VI. Les leçons de l’affaire.

Les pertes financières de ce projets voué à l’échec dès le départ, sont énormes pour M.C. qui y voit disparaître toutes ses économies ainsi que pour ses créanciers. Il est clair que sans l’appât des 100.000 euros de départ et sans promesses du million de la part de l’ANVAR, notre inventeur ne se serait jamais embarqué dans ce projet. Il aurait été chercher des Business Angels qui lui auraient fermé la porte en raison de la quasi-certitude d’échec.

On peut même se demander quel sérieux il faut accorder rétrospectivement aux promesses du million de l’ARI et autres organes associés à l’ANVAR, car, même si des circonstances particulières (l’absorption de l’ANVAR par Oéso) vont fournir l’excuse à ce que la phase 2 de financement ne suive pas, on peut se demander si cette phase n’ a pas été pour la direction de l’ANVAR plus qu’un attrape-mouche.

Si l’ANVAR avait vraiment cru au projet surtout après les résultats obtenus par M.C., il aurait au moins été possible à l’ANVAR de sauvegarder l’acquis en proposant à des entreprises de boissons de le reprendre. Mais même cette action simple n’est pas tentée par l’ANVAR. M.C. de lui-même ira offrir son produit à une entreprise d’eau minérale mais, bien que celle-ci ait manifesté un intérêt, elle déposera elle-même son bilan avant d’avoir pu reprendre le K’fir.
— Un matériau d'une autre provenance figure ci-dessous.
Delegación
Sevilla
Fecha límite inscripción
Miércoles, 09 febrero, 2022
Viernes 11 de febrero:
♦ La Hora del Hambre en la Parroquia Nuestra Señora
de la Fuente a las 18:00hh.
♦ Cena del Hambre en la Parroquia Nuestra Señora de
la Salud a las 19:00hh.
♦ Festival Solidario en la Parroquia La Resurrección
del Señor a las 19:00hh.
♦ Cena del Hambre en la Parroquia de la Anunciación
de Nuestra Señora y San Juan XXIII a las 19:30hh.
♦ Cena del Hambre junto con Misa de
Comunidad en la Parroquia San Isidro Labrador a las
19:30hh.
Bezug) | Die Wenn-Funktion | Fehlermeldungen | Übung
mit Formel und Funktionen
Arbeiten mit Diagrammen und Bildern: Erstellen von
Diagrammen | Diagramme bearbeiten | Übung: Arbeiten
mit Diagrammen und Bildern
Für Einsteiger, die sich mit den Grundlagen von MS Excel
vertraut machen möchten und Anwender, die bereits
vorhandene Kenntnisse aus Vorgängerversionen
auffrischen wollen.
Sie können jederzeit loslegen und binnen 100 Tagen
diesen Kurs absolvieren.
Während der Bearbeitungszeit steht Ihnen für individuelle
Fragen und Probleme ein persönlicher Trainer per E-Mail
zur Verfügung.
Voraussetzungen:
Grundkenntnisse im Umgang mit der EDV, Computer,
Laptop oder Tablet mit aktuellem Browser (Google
En l’espèce, il apparaît ainsi clairement que le dispositif d’Etat s’est servi de la crédulité d’un brave homme pour alimenter sa machine publicitaire, celle qui doit faire croire que l’ANVAR soutient l’innovation ; et 100.000 euros n’est pas trop cher payer pour ajouter un produit de grande consommation au catalogue, même si, derrière, les chances qu’un organisme sérieux s’intéresse à l’industrialisation de ce produit n’ont probablement jamais existé.
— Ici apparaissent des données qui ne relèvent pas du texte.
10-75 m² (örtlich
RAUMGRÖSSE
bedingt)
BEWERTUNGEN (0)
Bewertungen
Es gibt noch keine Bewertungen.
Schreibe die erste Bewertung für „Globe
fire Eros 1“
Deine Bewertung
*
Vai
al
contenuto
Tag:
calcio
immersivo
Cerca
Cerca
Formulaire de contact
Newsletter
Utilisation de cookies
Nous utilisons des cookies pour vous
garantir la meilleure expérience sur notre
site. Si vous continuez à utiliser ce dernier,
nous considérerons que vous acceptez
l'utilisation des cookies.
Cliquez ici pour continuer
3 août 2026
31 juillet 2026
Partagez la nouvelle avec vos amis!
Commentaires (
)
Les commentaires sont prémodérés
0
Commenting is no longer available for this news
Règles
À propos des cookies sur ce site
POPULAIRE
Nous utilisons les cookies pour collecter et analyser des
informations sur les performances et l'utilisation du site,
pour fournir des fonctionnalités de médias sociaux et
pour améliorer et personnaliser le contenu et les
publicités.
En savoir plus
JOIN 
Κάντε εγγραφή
Il ne faut pas faire confiance à des fonctionnaires qui n’ont aucun enjeu personnel dans les innovations qu’ils financent et dont le seul enjeu devient de ce fait de faire croire que leur organisation est indispensable, pour obtenir du pouvoir politique les crédits qui leur permettent de survivre et de se développer. Si un audit sérieux était entrepris des sommes investies par l’ANVAR et si l’on rapprochait les mirages affichés chaque année par l’ANVAR pour sa publicité de ce qu’ils sont devenus chaque année, ce sont des dizaines d’histoire similaires qui seraient découvertes et nos politiques comprendraient enfin pourquoi la France est le seul pays à avoir un ANVAR, le seul pays où les politiciens peuvent encore croire que l’innovation peut être pilotée par des fonctionnaires, le seul pays où non seulement on gâche ainsi de considérables crédits publics et où on détourne nos maigres ressources financières des programmes qui ont une réelle chance de réussite mais ne se prêtent pas au spectaculaire.